August 28 1963, about 250,000 men and women, black and white, Marched On Washington side by side, in what would become known as one of the most defining moments in history. The day culminated in the most definitive speech ever given. The speaker was a preacher from Georgia, his name was Dr. Martin Luther King Jr. and he was 34 years old.
The “I Have A Dream” speech by Dr. King spoke to generations and people far beyond the American borders, it was a call for freedom and demand of justice and equality for all people regardless of skin colour. It was a challenge to the government to make good on the promises made when President Abraham Lincoln signed the Emancipation Proclamation on the 1st of January 1863, freeing all slaves.
Dr. King’s way was one of peace, even in the eye of a struggle violence was never a resolution. He called for voices to be raised as one regardless of the suffering, for those who are willing to fight to “continue to work with the faith that unearned suffering is redemptive“. Dr King believed in that unifying quality of humanity; the power of love, which supersedes all else. In December of 1964 he was awarded the Nobel Peace Prize.
His speech came in the midst of Apartheid in South Africa, the country was fighting its own racial segregation and oppression which saw the imprisonment of Nelson Mandela and several others. I have some recollection on the struggle in South Africa and they were ugly times, scary times, a time of deep sadness for humankind and still the fight went on. It is evident that the dream Dr. King spoke of did not end in Washington on that day in 1963, this is a speech that has lived on in places far and away. His call for the continued fight against oppression in the midst of hate and injustice was answered by some of the bravest men and women in history. We have come a long way 50 years on, but in light of cases like Trayvon Martin, before that Oscar Grant III, the repeal of Section Four of the Voting Rights Act, its obvious that the journey must continue on in order to realise this Dream, because these incidents echo the sentiments of some of the darkest days in human history.
Besides the impetus the speech gave to the Civil Rights Movement in America, Dr. King’s speech defined the 20th century, has remained even more pertinent in the 21st and will continue to remain important for centuries to come.

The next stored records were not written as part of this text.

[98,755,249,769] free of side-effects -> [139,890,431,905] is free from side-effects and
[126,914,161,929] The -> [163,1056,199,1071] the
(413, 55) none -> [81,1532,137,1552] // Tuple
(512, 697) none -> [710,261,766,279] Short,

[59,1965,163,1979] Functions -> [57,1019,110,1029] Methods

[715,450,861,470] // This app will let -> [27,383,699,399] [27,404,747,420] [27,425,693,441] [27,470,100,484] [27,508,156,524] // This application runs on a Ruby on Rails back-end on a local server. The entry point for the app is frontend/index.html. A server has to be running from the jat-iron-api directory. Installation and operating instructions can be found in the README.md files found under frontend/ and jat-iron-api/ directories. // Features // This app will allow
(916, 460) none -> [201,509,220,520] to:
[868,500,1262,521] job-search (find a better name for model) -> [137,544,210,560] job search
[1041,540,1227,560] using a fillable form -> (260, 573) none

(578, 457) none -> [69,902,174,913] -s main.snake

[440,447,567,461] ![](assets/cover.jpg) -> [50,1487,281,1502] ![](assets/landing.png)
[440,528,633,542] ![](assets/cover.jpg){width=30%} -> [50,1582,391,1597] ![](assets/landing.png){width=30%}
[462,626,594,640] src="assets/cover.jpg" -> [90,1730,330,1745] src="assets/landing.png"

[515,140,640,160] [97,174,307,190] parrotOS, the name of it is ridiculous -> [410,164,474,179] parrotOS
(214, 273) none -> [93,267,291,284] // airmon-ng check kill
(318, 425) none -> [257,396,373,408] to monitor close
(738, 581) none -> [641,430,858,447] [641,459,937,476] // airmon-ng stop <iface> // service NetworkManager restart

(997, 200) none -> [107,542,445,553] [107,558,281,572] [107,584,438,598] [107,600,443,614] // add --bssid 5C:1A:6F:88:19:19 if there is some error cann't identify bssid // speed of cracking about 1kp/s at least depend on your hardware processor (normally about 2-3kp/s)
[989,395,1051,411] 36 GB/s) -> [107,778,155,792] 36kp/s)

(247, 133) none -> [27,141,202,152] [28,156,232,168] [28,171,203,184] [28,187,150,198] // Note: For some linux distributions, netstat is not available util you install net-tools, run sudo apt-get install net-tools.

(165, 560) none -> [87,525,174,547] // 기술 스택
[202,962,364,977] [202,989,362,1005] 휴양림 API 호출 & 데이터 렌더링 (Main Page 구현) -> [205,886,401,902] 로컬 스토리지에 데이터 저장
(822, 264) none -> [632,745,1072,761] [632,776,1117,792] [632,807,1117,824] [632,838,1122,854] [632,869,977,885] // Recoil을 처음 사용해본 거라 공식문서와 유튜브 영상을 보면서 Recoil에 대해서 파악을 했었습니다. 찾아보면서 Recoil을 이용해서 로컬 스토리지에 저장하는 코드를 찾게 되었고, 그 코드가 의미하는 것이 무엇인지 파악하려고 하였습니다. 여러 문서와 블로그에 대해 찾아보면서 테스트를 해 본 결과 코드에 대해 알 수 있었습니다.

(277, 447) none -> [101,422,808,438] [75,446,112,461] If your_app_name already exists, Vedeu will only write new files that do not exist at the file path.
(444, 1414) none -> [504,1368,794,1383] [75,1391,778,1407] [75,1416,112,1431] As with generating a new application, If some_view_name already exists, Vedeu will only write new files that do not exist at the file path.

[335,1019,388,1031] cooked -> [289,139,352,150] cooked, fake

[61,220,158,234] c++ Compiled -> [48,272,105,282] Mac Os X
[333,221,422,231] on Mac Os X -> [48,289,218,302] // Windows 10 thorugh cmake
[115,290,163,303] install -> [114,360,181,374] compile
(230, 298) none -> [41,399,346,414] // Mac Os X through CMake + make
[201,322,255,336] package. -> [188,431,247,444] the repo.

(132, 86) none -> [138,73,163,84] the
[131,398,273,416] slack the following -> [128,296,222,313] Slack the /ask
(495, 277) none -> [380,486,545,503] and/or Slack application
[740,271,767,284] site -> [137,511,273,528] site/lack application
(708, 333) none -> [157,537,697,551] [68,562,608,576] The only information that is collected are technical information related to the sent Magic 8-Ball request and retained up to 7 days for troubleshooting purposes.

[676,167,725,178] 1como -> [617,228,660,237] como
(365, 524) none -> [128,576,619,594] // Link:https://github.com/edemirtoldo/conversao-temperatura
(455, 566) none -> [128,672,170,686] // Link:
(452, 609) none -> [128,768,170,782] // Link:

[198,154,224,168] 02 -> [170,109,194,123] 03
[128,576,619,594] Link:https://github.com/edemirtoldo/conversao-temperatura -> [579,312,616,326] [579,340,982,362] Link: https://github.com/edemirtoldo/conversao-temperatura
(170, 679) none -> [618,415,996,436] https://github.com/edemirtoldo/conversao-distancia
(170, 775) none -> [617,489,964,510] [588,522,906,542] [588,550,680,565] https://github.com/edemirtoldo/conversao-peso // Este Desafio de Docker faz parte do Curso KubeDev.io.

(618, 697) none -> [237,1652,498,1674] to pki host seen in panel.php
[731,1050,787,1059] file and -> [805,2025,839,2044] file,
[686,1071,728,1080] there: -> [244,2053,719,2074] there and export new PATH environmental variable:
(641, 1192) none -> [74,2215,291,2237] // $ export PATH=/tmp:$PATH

What’s more, in today’s society, Civil Rights is more than just a Black and White issue, it is an issue of freedom, equality and justice for all men and women regardless of their religious beliefs, sexual orientation, race and class. It is about seeing the person before the colour of their skin, seeing the person as you see yourself, as equal, regardless of their beliefs. Civil Rights encompasses the equation of economic justice, an inherent tenet of the American Dream, which Dr. King noted in his speech. Tenets which racial segregation laws of Jim Crow served to impede; laws which empowered a system that sought to enslave and impoverish. This was what the March On Washington fought against. The Dream Dr. King hoped would one day come true-
I have a dream that one day this nation will rise up and live out the true meaning of its creed. We hold these truths to be self-evident that all men are created equal.
I have a dream that one day out in the red hills of Georgia the sons of former slaves and the sons of former slave-owners will be able to sit down together at the table of brotherhood.
I have a dream that one day even the state of Mississippi, a state sweltering with the heat of oppression, will be transformed into an oasis of freedom and justice.
I have a dream that my four little children will one day live in a nation where they will not be judged by the color of their skin but by their character.
I have a dream today.
I have a dream that one day down in Alabama, with its vicious racists, with its governor having his lips dripping with the words of interposition and nullification; that one day right down in Alabama little black boys and black girls will be able to join hands with little white boys and white girls as sisters and brothers.
I have a dream today.
I have a dream that one day every valley shall be engulfed, every hill shall be exalted and every mountain shall be made low, the rough places will be made plains and the crooked places will be made straight and the glory of the Lord shall be revealed and all flesh shall see it together.
May this dream never be forgotten, for it is my dream and your dream too. Long live the memory of Dr. Martin Luther King. Jr. the man who had a Dream of a better tomorrow.